=== Section Start ===

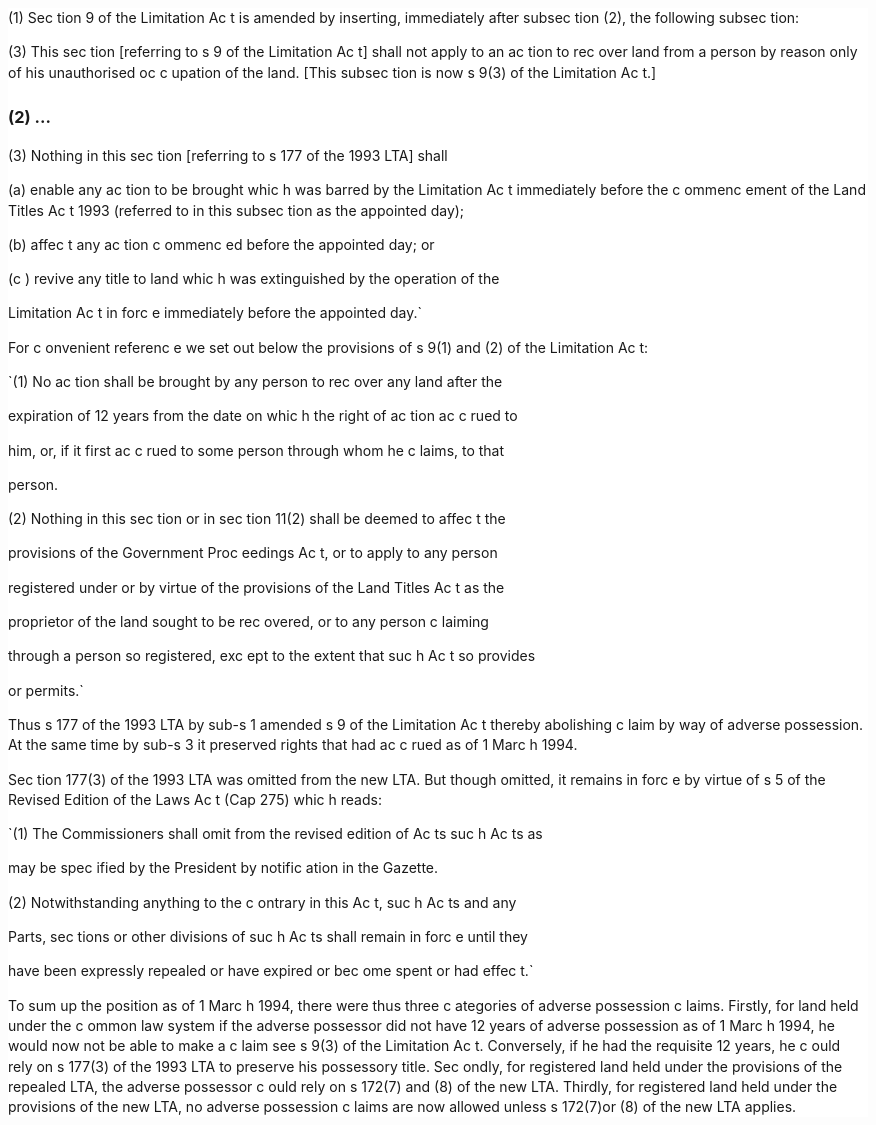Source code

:  (1) Sec tion 9 of the Limitation Ac t is amended by inserting, immediately after subsec tion (2), the following subsec tion: 

 (3) This sec tion [referring to s 9 of the Limitation Ac t] shall not apply to an ac tion to rec over land from a person by reason only of his unauthorised oc c upation of the land. [This subsec tion is now s 9(3) of the Limitation Ac t.] 

### (2) ... 

 (3) Nothing in this sec tion [referring to s 177 of the 1993 LTA] shall 

 (a) enable any ac tion to be brought whic h was barred by the Limitation Ac t immediately before the c ommenc ement of the Land Titles Ac t 1993 (referred to in this subsec tion as the appointed day); 


(b) affec t any ac tion c ommenc ed before the appointed day; or 

(c ) revive any title to land whic h was extinguished by the operation of the 

Limitation Ac t in forc e immediately before the appointed day.` 

For c onvenient referenc e we set out below the provisions of s 9(1) and (2) of the Limitation Ac t: 

`(1) No ac tion shall be brought by any person to rec over any land after the 

expiration of 12 years from the date on whic h the right of ac tion ac c rued to 

him, or, if it first ac c rued to some person through whom he c laims, to that 

person. 

(2) Nothing in this sec tion or in sec tion 11(2) shall be deemed to affec t the 

provisions of the Government Proc eedings Ac t, or to apply to any person 

registered under or by virtue of the provisions of the Land Titles Ac t as the 

proprietor of the land sought to be rec overed, or to any person c laiming 

through a person so registered, exc ept to the extent that suc h Ac t so provides 

or permits.` 

Thus s 177 of the 1993 LTA by sub-s 1 amended s 9 of the Limitation Ac t thereby abolishing c laim by way of adverse possession. At the same time by sub-s 3 it preserved rights that had ac c rued as of 1 Marc h 1994. 

Sec tion 177(3) of the 1993 LTA was omitted from the new LTA. But though omitted, it remains in forc e by virtue of s 5 of the Revised Edition of the Laws Ac t (Cap 275) whic h reads: 

`(1) The Commissioners shall omit from the revised edition of Ac ts suc h Ac ts as 

may be spec ified by the President by notific ation in the Gazette. 

(2) Notwithstanding anything to the c ontrary in this Ac t, suc h Ac ts and any 

Parts, sec tions or other divisions of suc h Ac ts shall remain in forc e until they 

have been expressly repealed or have expired or bec ome spent or had effec t.` 

To sum up the position as of 1 Marc h 1994, there were thus three c ategories of adverse possession c laims. Firstly, for land held under the c ommon law system if the adverse possessor did not have 12 years of adverse possession as of 1 Marc h 1994, he would now not be able to make a c laim see s 9(3) of the Limitation Ac t. Conversely, if he had the requisite 12 years, he c ould rely on s 177(3) of the 1993 LTA to preserve his possessory title. Sec ondly, for registered land held under the provisions of the repealed LTA, the adverse possessor c ould rely on s 172(7) and (8) of the new LTA. Thirdly, for registered land held under the provisions of the new LTA, no adverse possession c laims are now allowed unless s 172(7)or (8) of the new LTA applies. 
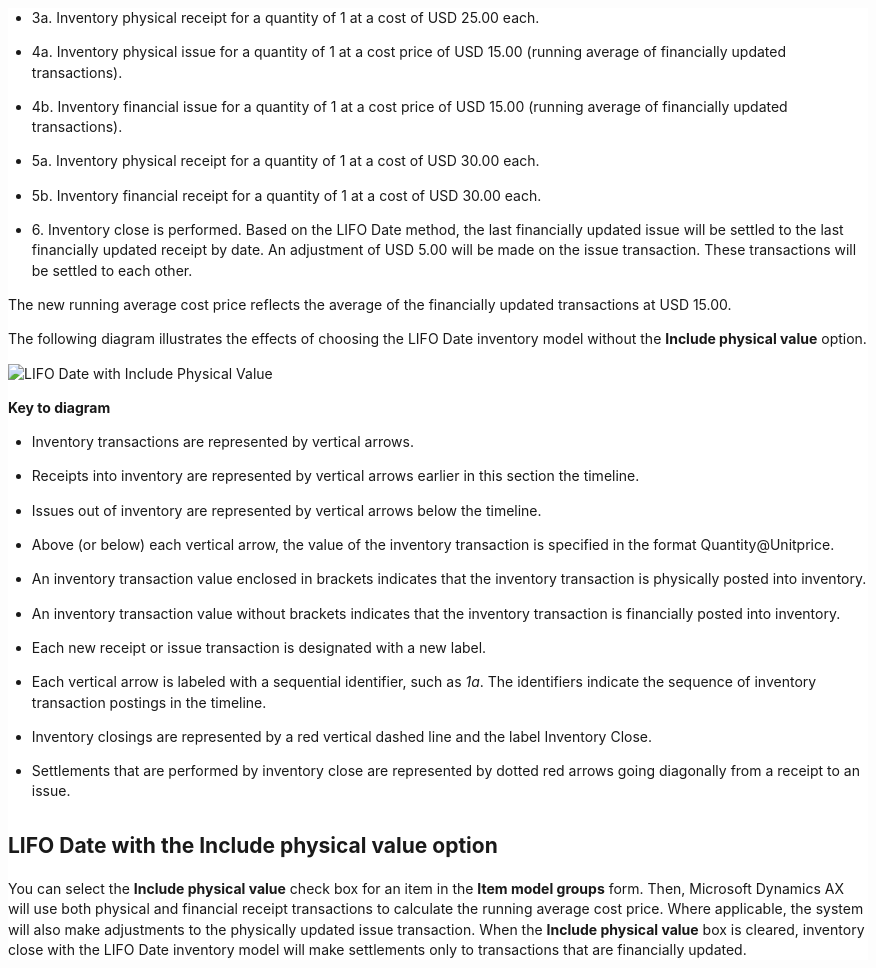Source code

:   - 3a. Inventory physical receipt for a quantity of 1 at a cost of USD 25.00 each.

  - 4a. Inventory physical issue for a quantity of 1 at a cost price of USD 15.00 (running average of financially updated transactions).

  - 4b. Inventory financial issue for a quantity of 1 at a cost price of USD 15.00 (running average of financially updated transactions).

  - 5a. Inventory physical receipt for a quantity of 1 at a cost of USD 30.00 each.

  - 5b. Inventory financial receipt for a quantity of 1 at a cost of USD 30.00 each.

  - 6\. Inventory close is performed. Based on the LIFO Date method, the last financially updated issue will be settled to the last financially updated receipt by date. An adjustment of USD 5.00 will be made on the issue transaction. These transactions will be settled to each other.

The new running average cost price reflects the average of the financially updated transactions at USD 15.00.

The following diagram illustrates the effects of choosing the LIFO Date inventory model without the **Include physical value** option.

![LIFO Date with Include Physical Value](images/Gg243064.LIFODatewithoutIncludePhysicalValue(AX.60).gif "LIFO Date with Include Physical Value")

**Key to diagram**

  - Inventory transactions are represented by vertical arrows.

  - Receipts into inventory are represented by vertical arrows earlier in this section the timeline.

  - Issues out of inventory are represented by vertical arrows below the timeline.

  - Above (or below) each vertical arrow, the value of the inventory transaction is specified in the format Quantity@Unitprice.

  - An inventory transaction value enclosed in brackets indicates that the inventory transaction is physically posted into inventory.

  - An inventory transaction value without brackets indicates that the inventory transaction is financially posted into inventory.

  - Each new receipt or issue transaction is designated with a new label.

  - Each vertical arrow is labeled with a sequential identifier, such as *1a*. The identifiers indicate the sequence of inventory transaction postings in the timeline.

  - Inventory closings are represented by a red vertical dashed line and the label Inventory Close.

  - Settlements that are performed by inventory close are represented by dotted red arrows going diagonally from a receipt to an issue.

## LIFO Date with the Include physical value option

You can select the **Include physical value** check box for an item in the **Item model groups** form. Then, Microsoft Dynamics AX will use both physical and financial receipt transactions to calculate the running average cost price. Where applicable, the system will also make adjustments to the physically updated issue transaction. When the **Include physical value** box is cleared, inventory close with the LIFO Date inventory model will make settlements only to transactions that are financially updated.
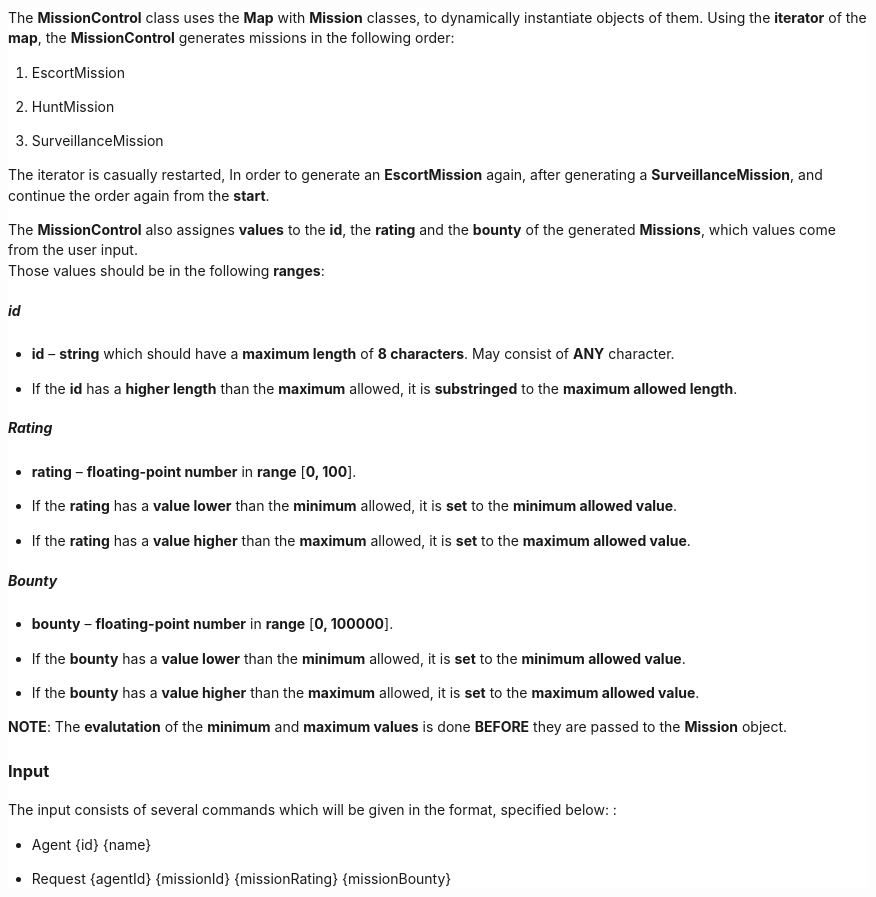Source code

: The **MissionControl** class uses the **Map** with **Mission** classes, to
dynamically instantiate objects of them. Using the **iterator** of the **map**,
the **MissionControl** generates missions in the following order:

1.  EscortMission

2.  HuntMission

3.  SurveillanceMission

The iterator is casually restarted, In order to generate an **EscortMission**
again, after generating a **SurveillanceMission**, and continue the order again
from the **start**.

The **MissionControl** also assignes **values** to the **id**, the **rating**
and the **bounty** of the generated **Missions**, which values come from the
user input.  
Those values should be in the following **ranges**:

##### id

-   **id** – **string** which should have a **maximum length** of **8
    characters**. May consist of **ANY** character.

-   If the **id** has a **higher length** than the **maximum** allowed, it is
    **substringed** to the **maximum allowed length**.

##### Rating

-   **rating** – **floating-point number** in **range** [**0, 100**].

-   If the **rating** has a **value lower** than the **minimum** allowed, it is
    **set** to the **minimum allowed value**.

-   If the **rating** has a **value higher** than the **maximum** allowed, it is
    **set** to the **maximum allowed value**.

##### Bounty

-   **bounty** – **floating-point number** in **range** [**0, 100000**].

-   If the **bounty** has a **value lower** than the **minimum** allowed, it is
    **set** to the **minimum allowed value**.

-   If the **bounty** has a **value higher** than the **maximum** allowed, it is
    **set** to the **maximum allowed value**.

**NOTE**: The **evalutation** of the **minimum** and **maximum values** is done
**BEFORE** they are passed to the **Mission** object.

### Input

The input consists of several commands which will be given in the format,
specified below: :

-   Agent {id} {name}

-   Request {agentId} {missionId} {missionRating} {missionBounty}
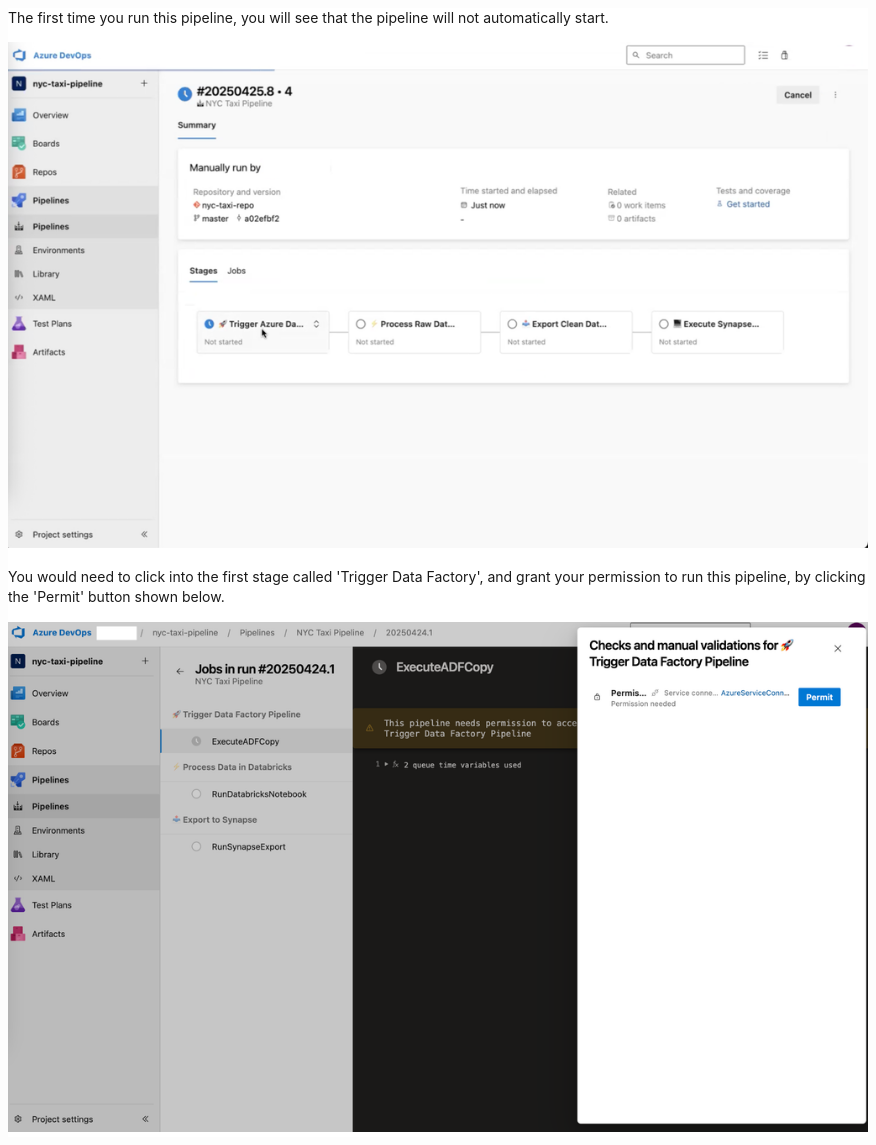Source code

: The first time you run this pipeline, you will see that the pipeline will not automatically start.

![](./assets/media/image13.png)

You would need to click into the first stage called 'Trigger Data Factory', and grant your permission to run this pipeline, by clicking the 'Permit' button shown below.

![](./assets/media/image28.png)
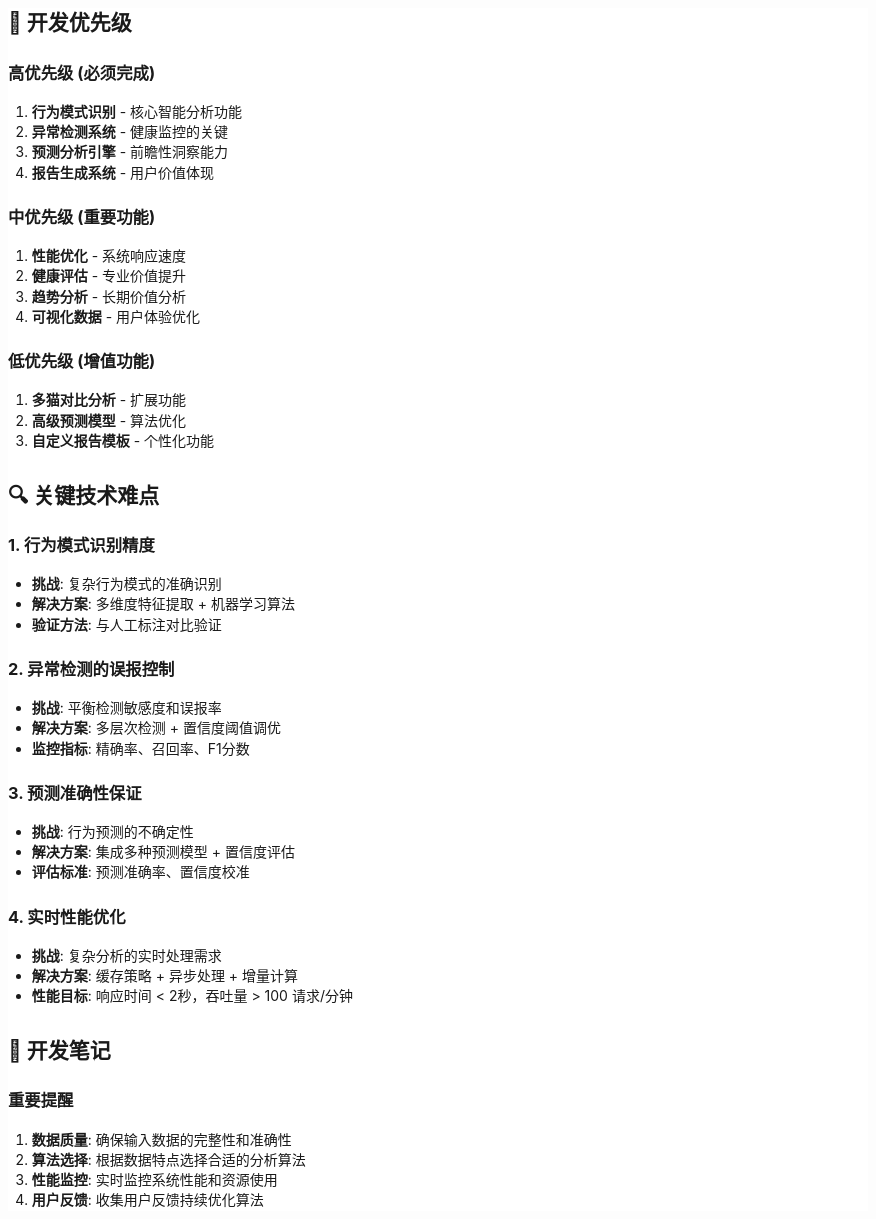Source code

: ## 🚀 开发优先级

### 高优先级 (必须完成)
1. **行为模式识别** - 核心智能分析功能
2. **异常检测系统** - 健康监控的关键
3. **预测分析引擎** - 前瞻性洞察能力
4. **报告生成系统** - 用户价值体现

### 中优先级 (重要功能)
1. **性能优化** - 系统响应速度
2. **健康评估** - 专业价值提升
3. **趋势分析** - 长期价值分析
4. **可视化数据** - 用户体验优化

### 低优先级 (增值功能)
1. **多猫对比分析** - 扩展功能
2. **高级预测模型** - 算法优化
3. **自定义报告模板** - 个性化功能

## 🔍 关键技术难点

### 1. 行为模式识别精度
- **挑战**: 复杂行为模式的准确识别
- **解决方案**: 多维度特征提取 + 机器学习算法
- **验证方法**: 与人工标注对比验证

### 2. 异常检测的误报控制
- **挑战**: 平衡检测敏感度和误报率
- **解决方案**: 多层次检测 + 置信度阈值调优
- **监控指标**: 精确率、召回率、F1分数

### 3. 预测准确性保证
- **挑战**: 行为预测的不确定性
- **解决方案**: 集成多种预测模型 + 置信度评估
- **评估标准**: 预测准确率、置信度校准

### 4. 实时性能优化
- **挑战**: 复杂分析的实时处理需求
- **解决方案**: 缓存策略 + 异步处理 + 增量计算
- **性能目标**: 响应时间 < 2秒，吞吐量 > 100 请求/分钟

## 📝 开发笔记

### 重要提醒
1. **数据质量**: 确保输入数据的完整性和准确性
2. **算法选择**: 根据数据特点选择合适的分析算法
3. **性能监控**: 实时监控系统性能和资源使用
4. **用户反馈**: 收集用户反馈持续优化算法
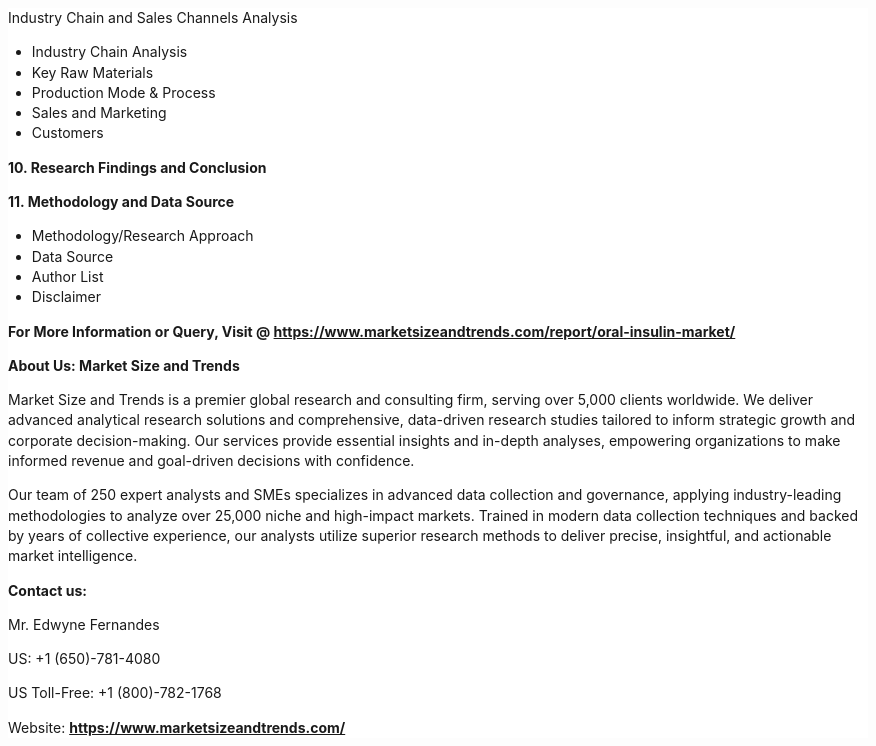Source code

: Industry Chain and Sales Channels Analysis</strong></p><ul><li>Industry Chain Analysis</li><li>Key Raw Materials</li><li>Production Mode &amp; Process</li><li>Sales and Marketing</li><li>Customers</li></ul><p><strong>10. Research Findings and Conclusion</strong></p><p><strong>11. Methodology and Data Source</strong></p><ul><li>Methodology/Research Approach</li><li>Data Source</li><li>Author List</li><li>Disclaimer</li></ul></p><p><strong>For More Information or Query, Visit @ <a href="https://www.marketsizeandtrends.com/report/oral-insulin-market/">https://www.marketsizeandtrends.com/report/oral-insulin-market/</a></strong></p><p><strong>About Us: Market Size and Trends</strong></p><p>Market Size and Trends is a premier global research and consulting firm, serving over 5,000 clients worldwide. We deliver advanced analytical research solutions and comprehensive, data-driven research studies tailored to inform strategic growth and corporate decision-making. Our services provide essential insights and in-depth analyses, empowering organizations to make informed revenue and goal-driven decisions with confidence.</p><p>Our team of 250 expert analysts and SMEs specializes in advanced data collection and governance, applying industry-leading methodologies to analyze over 25,000 niche and high-impact markets. Trained in modern data collection techniques and backed by years of collective experience, our analysts utilize superior research methods to deliver precise, insightful, and actionable market intelligence.</p><p><strong>Contact us:</strong></p><p>Mr. Edwyne Fernandes</p><p>US: +1 (650)-781-4080</p><p>US Toll-Free: +1 (800)-782-1768</p><p>Website: <strong><a href="https://www.marketsizeandtrends.com/">https://www.marketsizeandtrends.com/</a></strong></p>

=== Section End ===

*Task objective:*
Please reproduce, word for word, every line from the first line of the records above through the line containing "land after the", and leave out the pictures.

*Exercise response:*
Source code

:  (1) Sec tion 9 of the Limitation Ac t is amended by inserting, immediately after subsec tion (2), the following subsec tion: 

 (3) This sec tion [referring to s 9 of the Limitation Ac t] shall not apply to an ac tion to rec over land from a person by reason only of his unauthorised oc c upation of the land. [This subsec tion is now s 9(3) of the Limitation Ac t.] 

### (2) ... 

 (3) Nothing in this sec tion [referring to s 177 of the 1993 LTA] shall 

 (a) enable any ac tion to be brought whic h was barred by the Limitation Ac t immediately before the c ommenc ement of the Land Titles Ac t 1993 (referred to in this subsec tion as the appointed day); 


(b) affec t any ac tion c ommenc ed before the appointed day; or 

(c ) revive any title to land whic h was extinguished by the operation of the 

Limitation Ac t in forc e immediately before the appointed day.` 

For c onvenient referenc e we set out below the provisions of s 9(1) and (2) of the Limitation Ac t: 

`(1) No ac tion shall be brought by any person to rec over any land after the 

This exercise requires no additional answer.